One area that could come under scrutiny is the digital economy. While the EU enjoys a significant trade surplus in goods with the US, it runs an annual trade deficit of nearly €150bn in services – half the size of its goods surplus. A major factor in this imbalance is the dominance of American tech companies. These firms generate substantial revenues from European customers and repatriate earnings as royalties through low-tax jurisdictions like Ireland.
Implications for the Global Economy and the Tech Industry
Goldman Sachs economists suggest that targeting this sector could be a way for Brussels to push back without resorting to a tit-for-tat tariff war on physical goods. Services imported by the EU from the US span different sectors, including the financial sector, but the lion’s share are IT services that are then invoiced as royalties channeled to the US from Ireland, Goldman Sachs said, adding that any restrictions on these transactions could have a meaningful impact on the services trade balance.

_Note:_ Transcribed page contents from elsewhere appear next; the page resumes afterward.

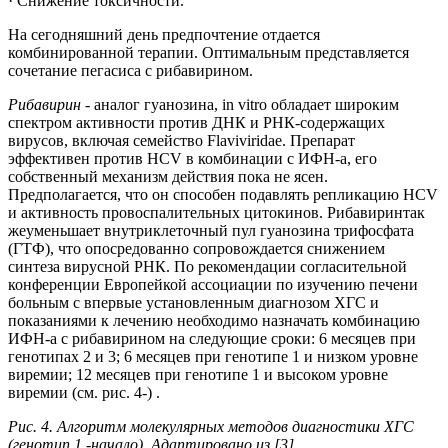
· Снижение токсичности.
На сегодняшний день предпочтение отдается
комбинированной терапии. Оптимальным представляется
сочетание пегасиса с рибавирином.
Рибавирин
- аналог гуанозина, in vitro обладает широким
спектром активности против ДНК и РНК-содержащих
вирусов, включая семейство Flaviviridae. Препарат
эффективен против HCV в комбинации с ИФН-a, его
собственный механизм действия пока не ясен.
Предполагается, что он способен подавлять репликацию HCV
и активность провоспалительных цитокинов. Рибавиринтак
жеуменьшает внутриклеточный пул гуанозина трифосфата
(ГТФ), что опосредованно сопровождается снижением
синтеза вирусной РНК. По рекомендации согласительной
конференции Европейкой ассоциации по изучению печени
больным с впервые установленным диагнозом ХГС и
показаниями к лечению необходимо назначать комбинацию
ИФН-a с рибавирином на следующие сроки: 6 месяцев при
генотипах 2 и 3; 6 месяцев при генотипе 1 и низком уровне
виремии; 12 месяцев при генотипе 1 и высоком уровне
виремии (см. рис. 4-) .
Рис. 4. Алгоритм молекулярных методов диагностики ХГС
(генотип 1 -начало). Адаптировано из [3].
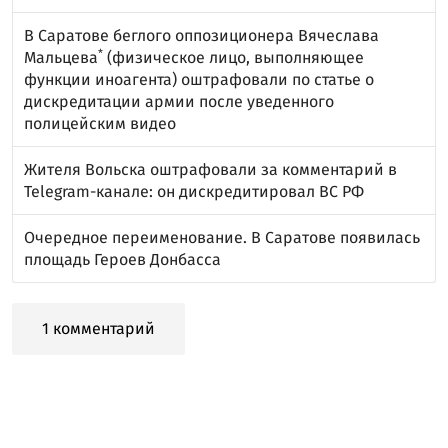
В Саратове беглого оппозиционера
Вячеслава
*
Мальцева
(физическое лицо, выполняющее
функции иноагента) оштрафовали по статье о
дискредитации армии после уведенного
полицейским видео
Жителя Вольска оштрафовали за комментарий в
Telegram-канале: он дискредитировал ВС РФ
Очередное переименование. В Саратове появилась
площадь Героев Донбасса
1 комментарий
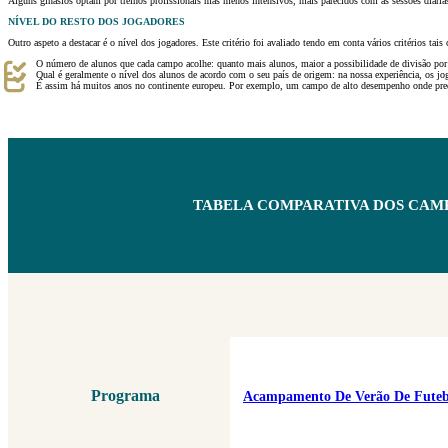
Alguns ginásios optam por treinos profissionais mas menos intensivos, mais parecidos com as sessões diárias 
NÍVEL DO RESTO DOS JOGADORES
Outro aspeto a destacar é o nível dos jogadores. Este critério foi avaliado tendo em conta vários critérios tais
O número de alunos que cada campo acolhe: quanto mais alunos, maior a possibilidade de divisão por
Qual ​​é geralmente o nível dos alunos de acordo com o seu país de origem: na nossa experiência, os 
É assim há muitos anos no continente europeu. Por exemplo, um campo de alto desempenho onde predo
TABELA COMPARATIVA DOS CAMP
Programa
Acampamento De Verão De Futeb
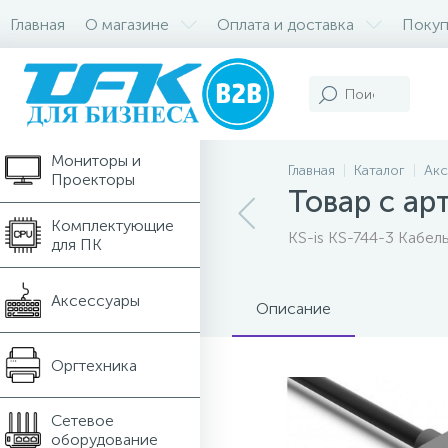
Главная
О магазине
Оплата и доставка
Покуп
Компьютеры и
Ноутбуки
Мониторы и
Главная
Каталог
Акс
Проекторы
Товар с ар
Комплектующие
KS-is KS-744-3 Кабе
для ПК
Аксессуары
Описание
Оргтехника
Сетевое
оборудование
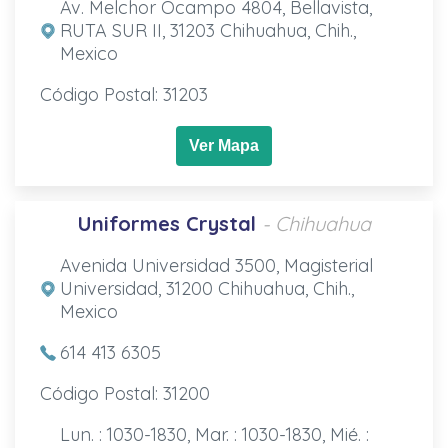
Av. Melchor Ocampo 4804, Bellavista,
RUTA SUR II, 31203 Chihuahua, Chih.,
Mexico
Código Postal: 31203
Ver Mapa
Uniformes Crystal
- Chihuahua
Avenida Universidad 3500, Magisterial
Universidad, 31200 Chihuahua, Chih.,
Mexico
614 413 6305
Código Postal: 31200
Lun. : 1030-1830, Mar. : 1030-1830, Mié. :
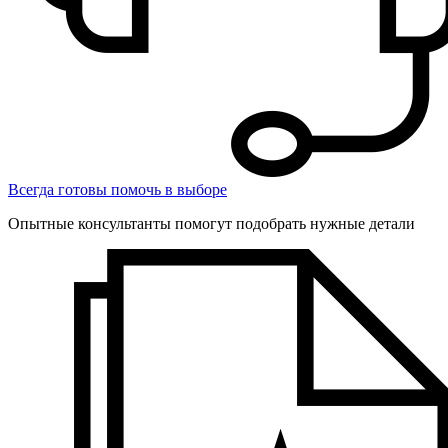
Всегда готовы помочь в выборе
Опытные консультанты помогут подобрать нужные детали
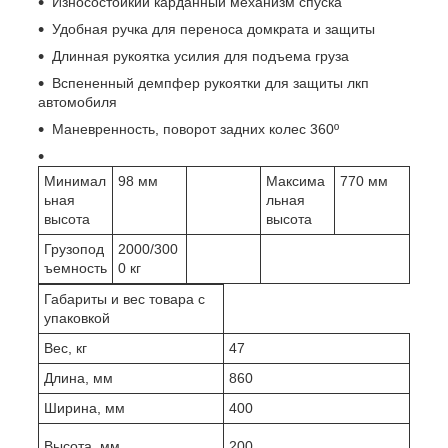
Износостойкий карданный механизм спуска
Удобная ручка для переноса домкрата и защиты
Длинная рукоятка усилия для подъема груза
Вспененный демпфер рукоятки для защиты лкп
автомобиля
Маневренность, поворот задних колес 360º
Минимал
98 мм
Максима
770 мм
ьная
льная
высота
высота
Грузопод
2000/300
ъемность
0 кг
Габариты и вес товара с
упаковкой
Вес, кг
47
Длина, мм
860
Ширина, мм
400
Высота, мм
200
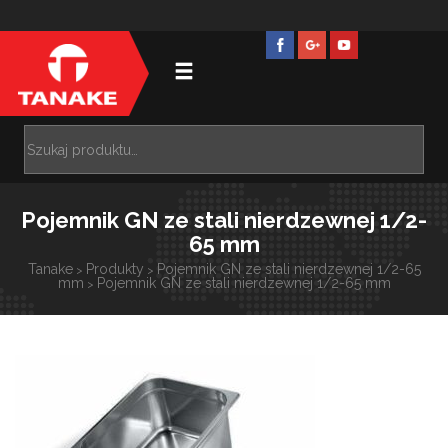
Pojemnik GN ze stali nierdzewnej 1/2-
65 mm
Tanake
Produkty
Pojemnik GN ze stali nierdzewnej 1/2-65
>
>
mm
Pojemnik GN ze stali nierdzewnej 1/2-65 mm
>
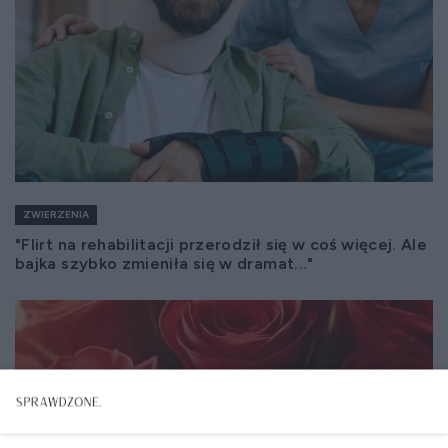
ZWIERZENIA
"Flirt na rehabilitacji przerodził się w coś więcej. Ale
bajka szybko zmieniła się w dramat..."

Unlike traditional tariffs, which can be imposed quickly, any measures under the ACI would require approval from at least 15 of the EU’s 27 member states, a process that could slow Europe’s response. For now, Europe is watching Trump’s next move closely. If he follows through with his promise of new tariffs, Brussels will have to decide between direct retaliation on American goods or a more strategic approach – one that could put the US tech sector in the crosshairs of a trade war it has largely avoided until now.
This development is reminiscent of historical events when countries have used tariffs and trade restrictions as a tool for retaliation. For instance, during the 1930s, countries engaged in a series of tit-for-tat tariffs that exacerbated the Great Depression. More recently, the US-China trade war under the Trump administration saw both countries imposing tariffs on each other’s goods, leading to increased tensions and economic uncertainty.